- [TASK GOAL]: The records below must be output exactly, with no images carried over.

- [DATA SHOWN]:

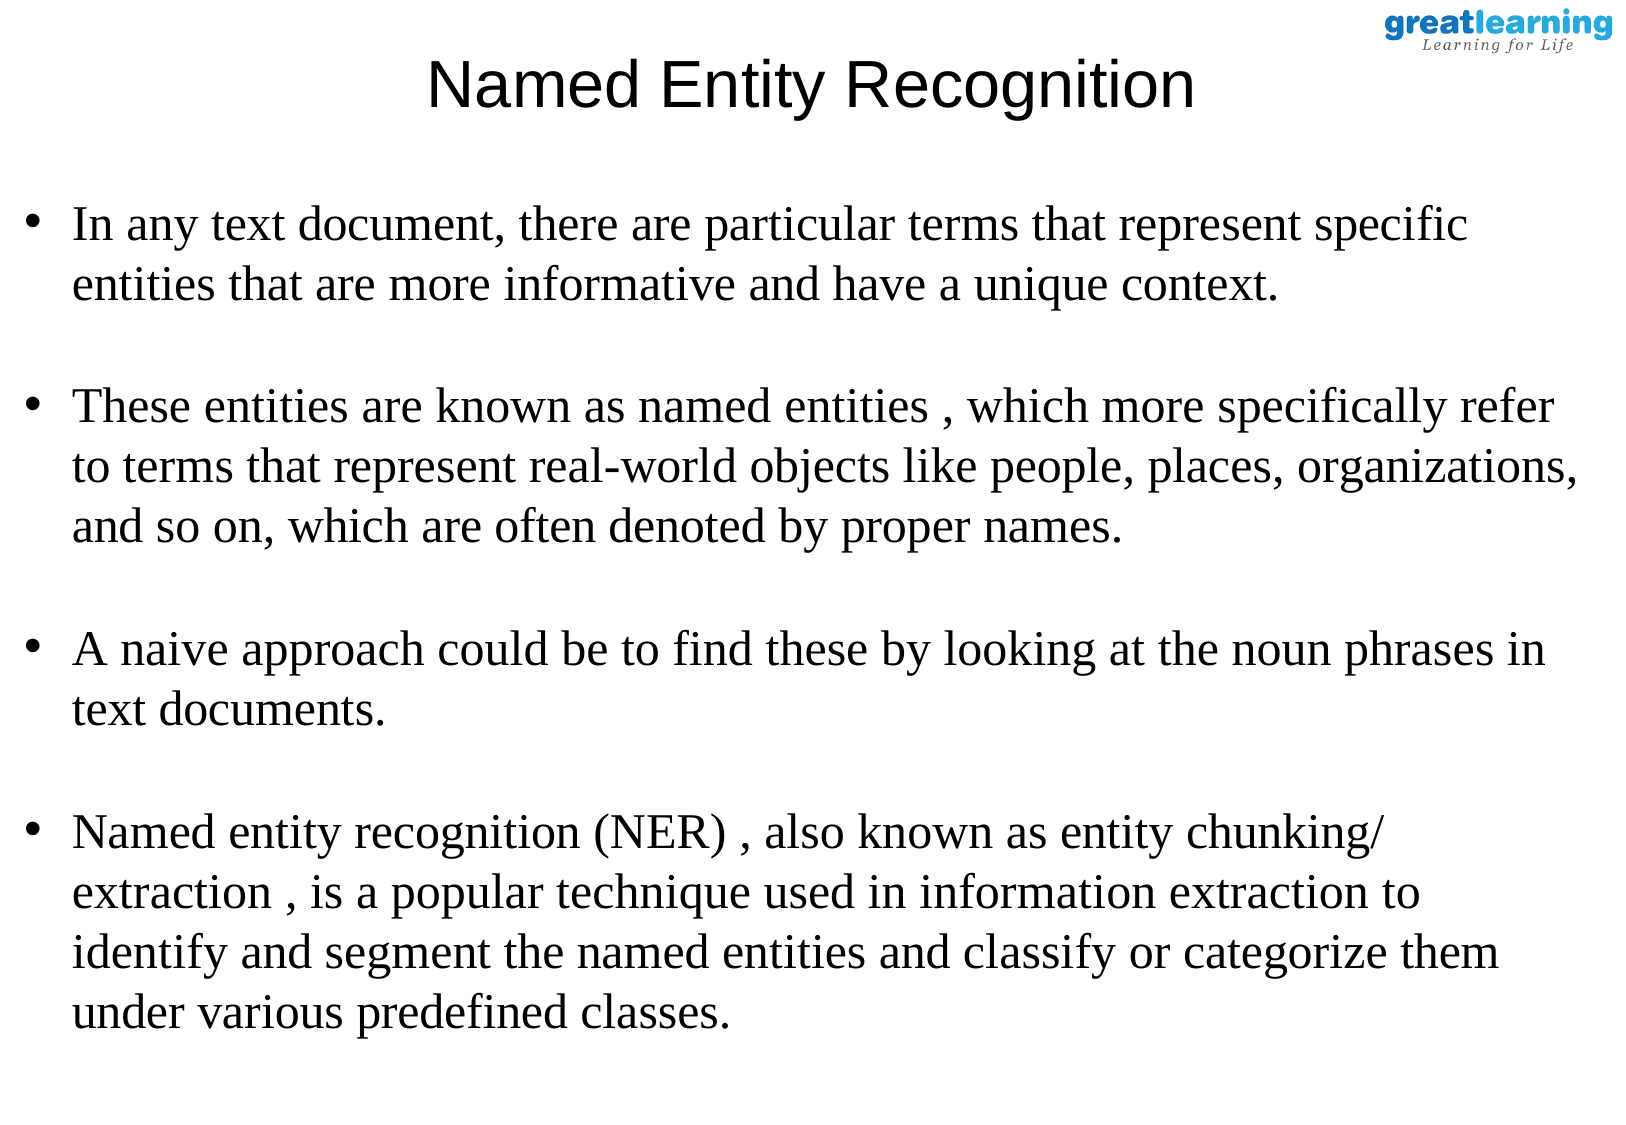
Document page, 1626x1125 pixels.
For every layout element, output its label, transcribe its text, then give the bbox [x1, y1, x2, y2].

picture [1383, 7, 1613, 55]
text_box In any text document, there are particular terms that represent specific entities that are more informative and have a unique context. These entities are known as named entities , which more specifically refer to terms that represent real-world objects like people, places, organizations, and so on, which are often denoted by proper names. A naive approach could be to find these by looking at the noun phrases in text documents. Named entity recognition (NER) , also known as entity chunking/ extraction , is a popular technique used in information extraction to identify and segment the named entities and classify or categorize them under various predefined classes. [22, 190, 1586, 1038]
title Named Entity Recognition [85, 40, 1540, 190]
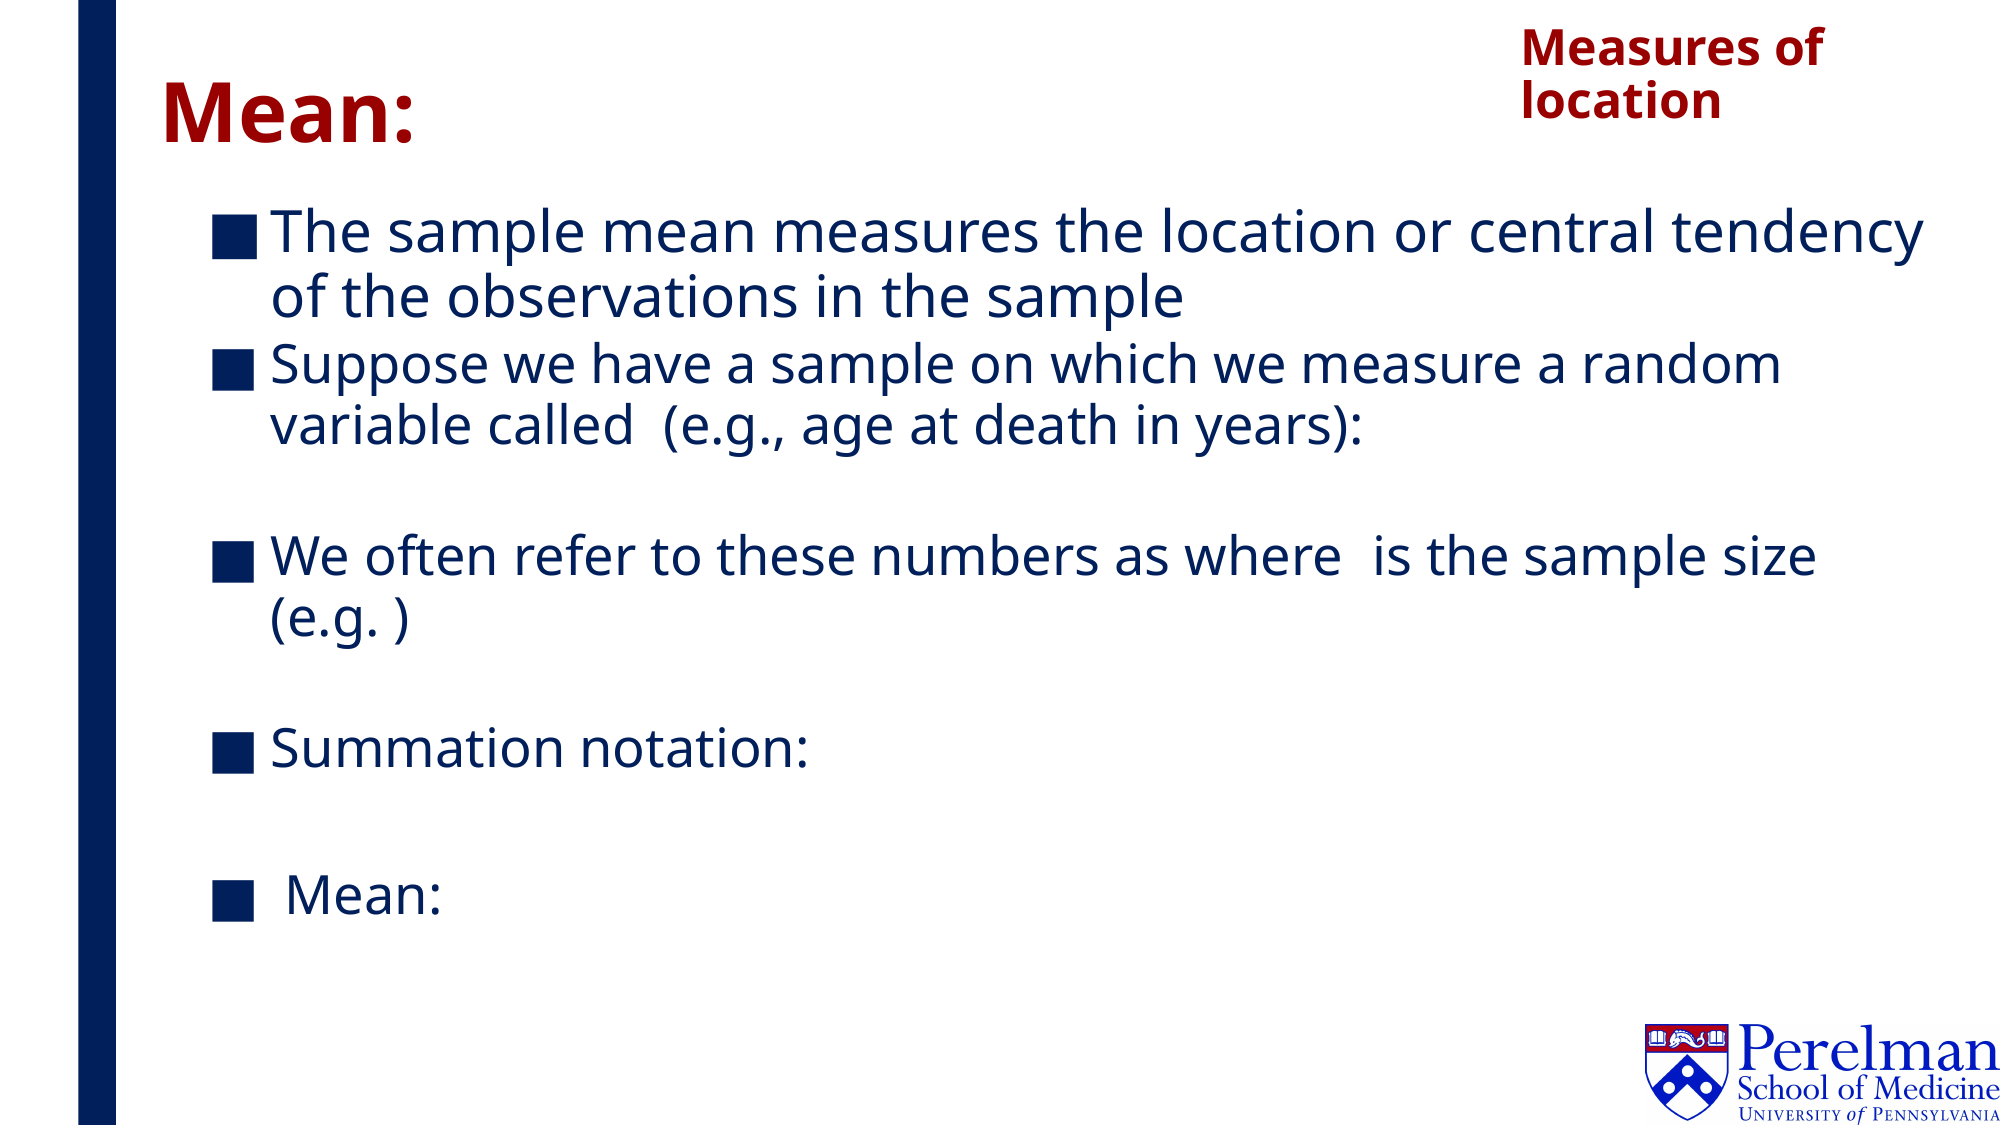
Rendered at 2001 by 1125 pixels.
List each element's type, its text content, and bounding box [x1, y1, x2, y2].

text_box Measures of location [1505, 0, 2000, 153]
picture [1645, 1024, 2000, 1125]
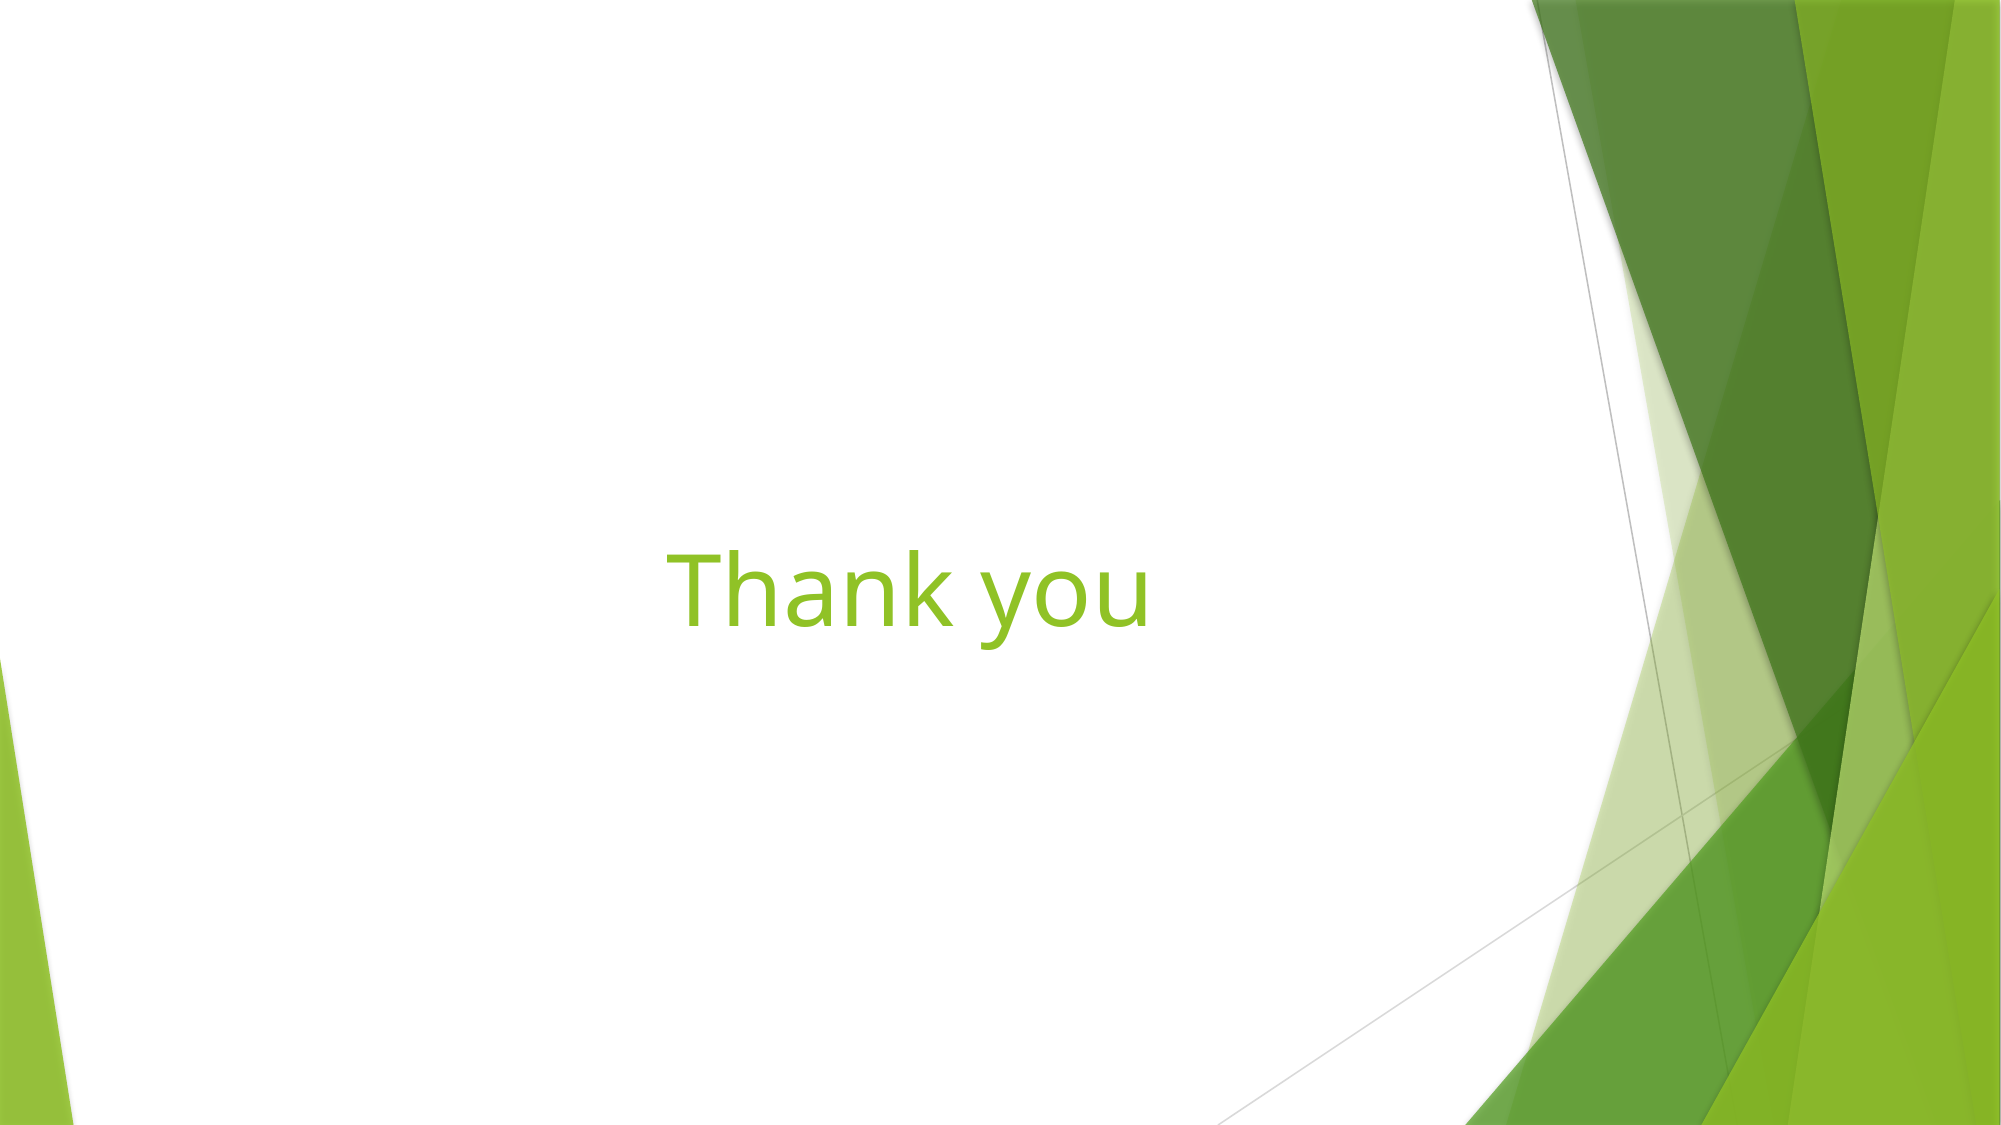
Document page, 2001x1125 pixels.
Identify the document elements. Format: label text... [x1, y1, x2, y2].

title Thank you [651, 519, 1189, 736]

- [EXPECTED OUTPUT]:
Document page, 1626x1125 pixels.
For every layout element, output its label, transcribe its text, then give the bbox [x1, y1, x2, y2].

picture [1383, 7, 1613, 55]
text_box In any text document, there are particular terms that represent specific entities that are more informative and have a unique context. These entities are known as named entities , which more specifically refer to terms that represent real-world objects like people, places, organizations, and so on, which are often denoted by proper names. A naive approach could be to find these by looking at the noun phrases in text documents. Named entity recognition (NER) , also known as entity chunking/ extraction , is a popular technique used in information extraction to identify and segment the named entities and classify or categorize them under various predefined classes. [22, 190, 1586, 1038]
title Named Entity Recognition [85, 40, 1540, 190]
Rendered at 2001 by 1125 pixels.
List each element's type, its text content, and bounding box [x1, y1, x2, y2].

text_box Measures of location [1505, 0, 2000, 153]
picture [1645, 1024, 2000, 1125]
Document page, 2001x1125 pixels.
Identify the document elements. Format: label text... [x1, y1, x2, y2].

title Thank you [651, 519, 1189, 736]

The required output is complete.